Anthony Gruppuso, USA Today

3 Takeaways from the Astros/Yankees Series

The Houston Astros dropped two of three to the Yankees, but there are a couple of reasons to still be excited about the 2016 season

The season is underway, and the Astros have had a couple of tough pills to swallow over the past two days. On Wednesday the Bronx Bombers erupted for 16 runs, chasing Collin McHugh from the game after one-third of an inning that saw six runs (five earned) up on the board. Thursday, the team's biggest offseason acquisition, Ken Giles, gave up the game-winning homer in the bottom of the 7th. Giles hasn't looked like the player that Houston hoped they had added thus far in spring action or in two regular season outings. The hard-throwing right-hander has already allowed as many home runs (two) as he did all of last season. 

The struggles of Giles and McHugh in the early going are certainly worth keeping an eye on, but thus far it's a very small sample size. It's highly unlikely that McHugh will finish the season with his current 135.00 ERA, and it's also unlikely that GM Jeff Luhnow would have given up the haul he did for Giles if he was not absolutely sure the addition would pay dividends. So what did we learn from the first three games? 

1. Tyler White Can Hit Anywhere

At one point during the game, White's batting average was a cool .714, or the same number of home runs Babe Ruth hit in his career. Coincidence? Not in the House Ruth Built. Ok, so it's totally coincidence. White finished Thursday batting .667, which is probably as sustainable as McHugh's 135.00 ERA, but it's still nice to see that the Astros have a competent first baseman. Through three games, White has one homer, a .700 on-base percentage, and four rbi. 

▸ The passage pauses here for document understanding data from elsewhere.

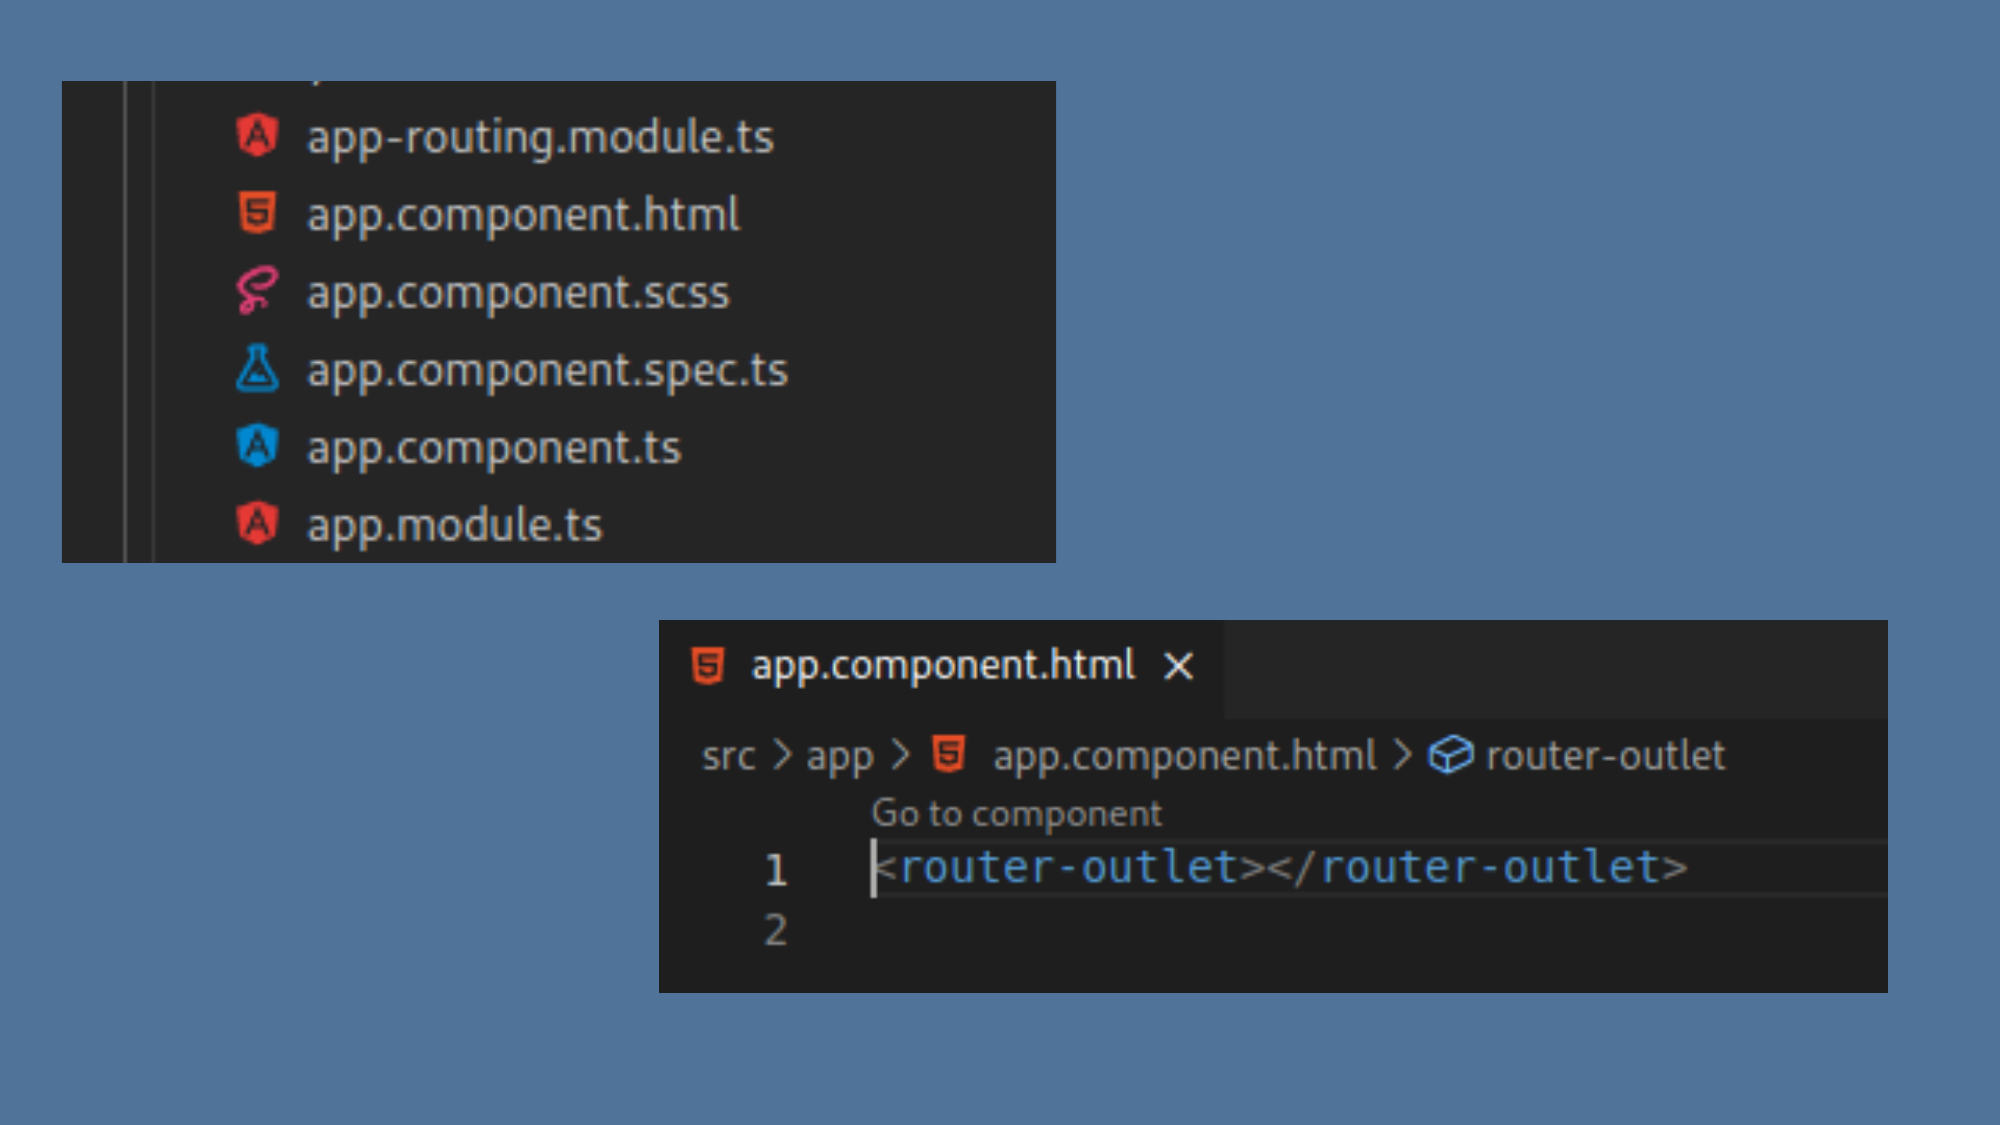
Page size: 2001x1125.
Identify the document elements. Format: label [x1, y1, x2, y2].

picture [658, 620, 1888, 993]
picture [61, 81, 1057, 563]
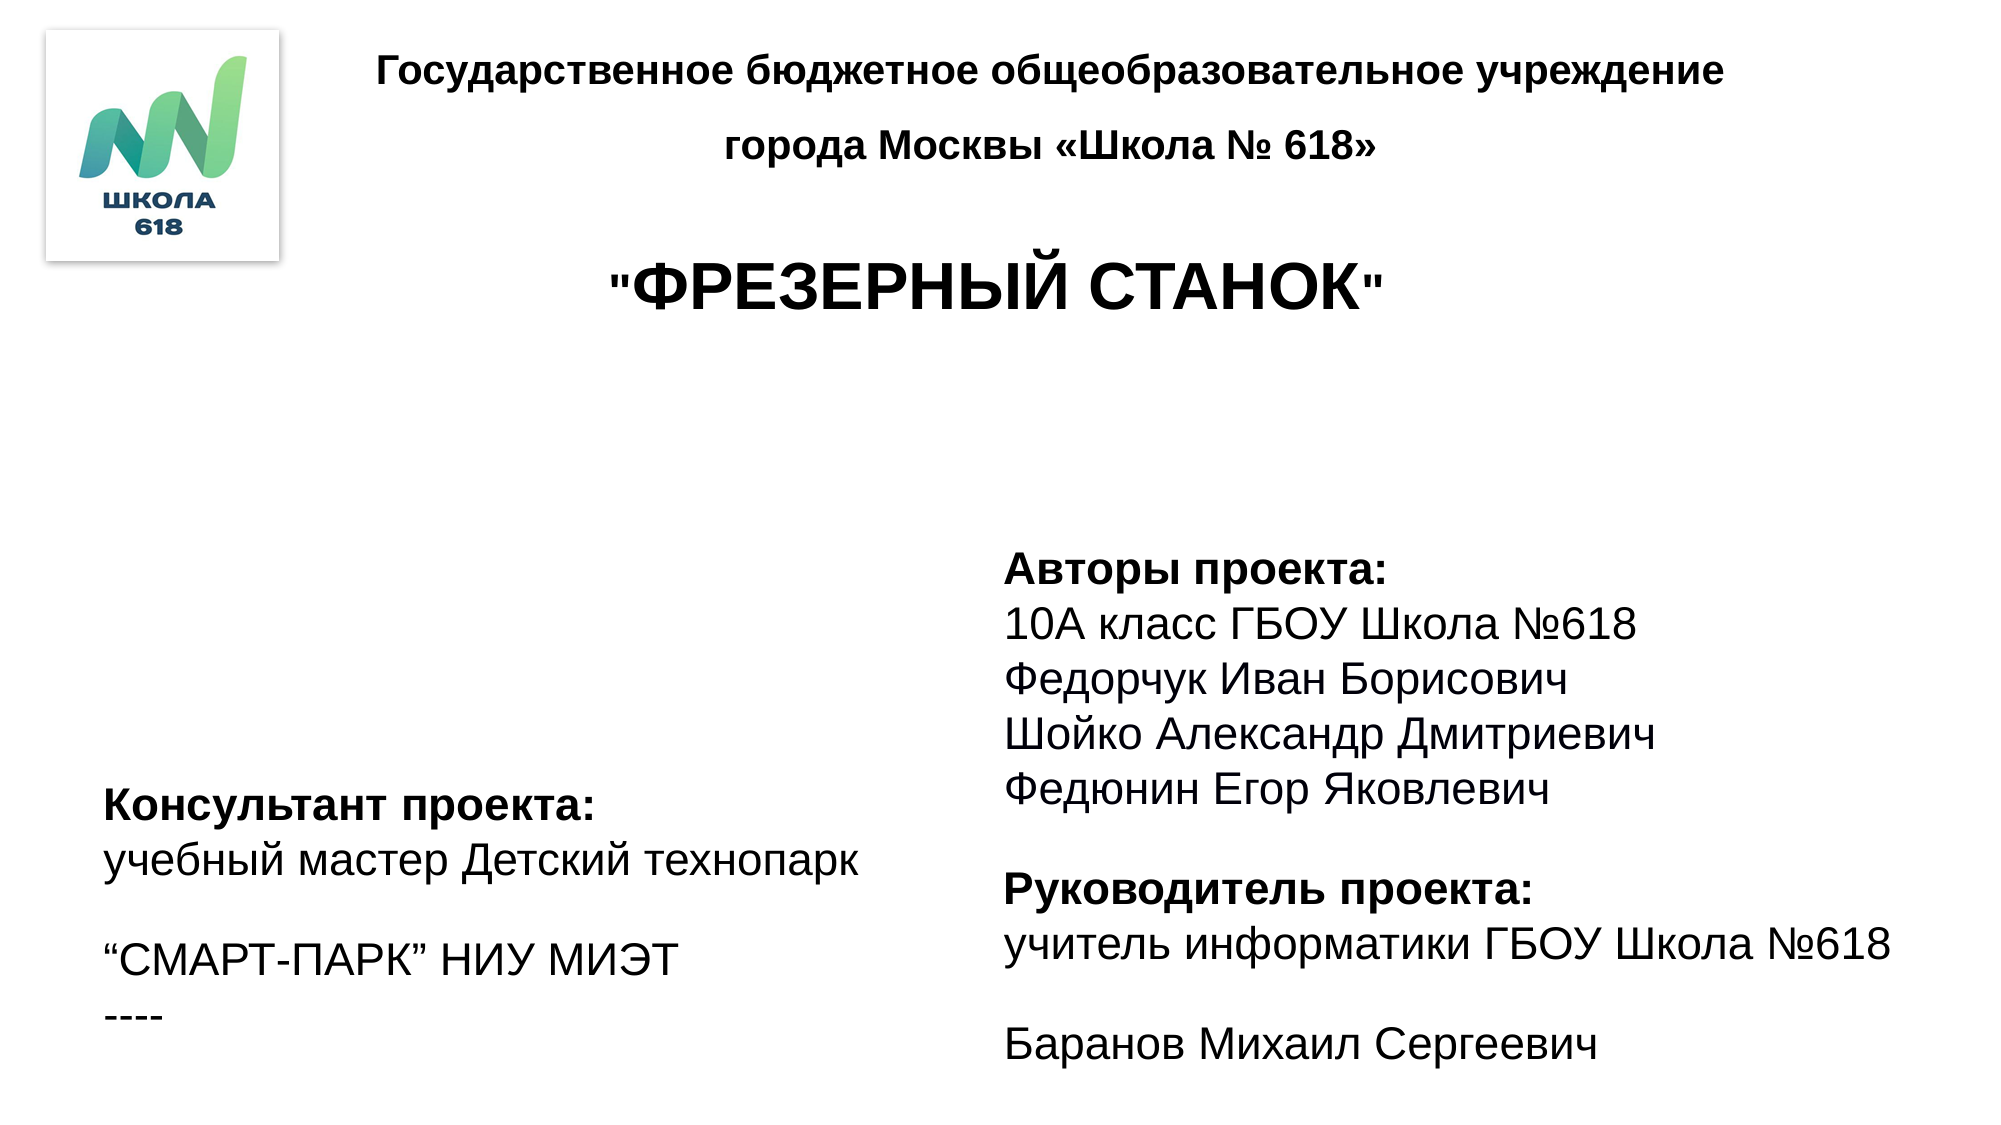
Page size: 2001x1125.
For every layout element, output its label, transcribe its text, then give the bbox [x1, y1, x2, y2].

text_box Авторы проекта: 10А класс ГБОУ Школа №618 Федорчук Иван Борисович Шойко Александр Дмитриевич Федюнин Егор Яковлевич Руководитель проекта: учитель информатики ГБОУ Школа №618 Баранов Михаил Сергеевич [989, 531, 1919, 1076]
title Государственное бюджетное общеобразовательное учреждение города Москвы «Школа № 618» [301, 21, 1800, 176]
text_box "ФРЕЗЕРНЫЙ СТАНОК" [531, 235, 1463, 330]
picture [60, 44, 265, 247]
text_box Консультант проекта: учебный мастер Детский технопарк “СМАРТ-ПАРК” НИУ МИЭТ ---- [88, 767, 884, 1048]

2. Carlos Correa is For Real (But we Already Knew That)

Three homers, four rbi and a .385 batting average. That's how the 21-year-old shortstop is starting the 2016 season--and that includes an 0-for-4 showing on Thursday afternoon. Some prognosticators were picking Correa to be an MVP candidate at the end of the season, and if he can continue to produce on a consistent basis, not necessarily this otherworldly pace, then he should win the award in a landslide. 

3. Making Luke Gregerson the Closer Was the Right Move

The argument against Gregerson in the closer's role is that the team expended a lot of resources to land a reliever that can throw the ball as hard as Giles, and that should make him the late-inning option. As of right now Giles is struggling and in what should be a tough AL West, let alone a tough American League, the Astros are going to need every win they can muster throughout the season. Gregerson is a veteran with some experience in the 9th inning, and plenty of experience as a setup man. For the time being, this is the right approach, but as soon as Giles gets back on track look for him to get some save opportunities and reclaim the job.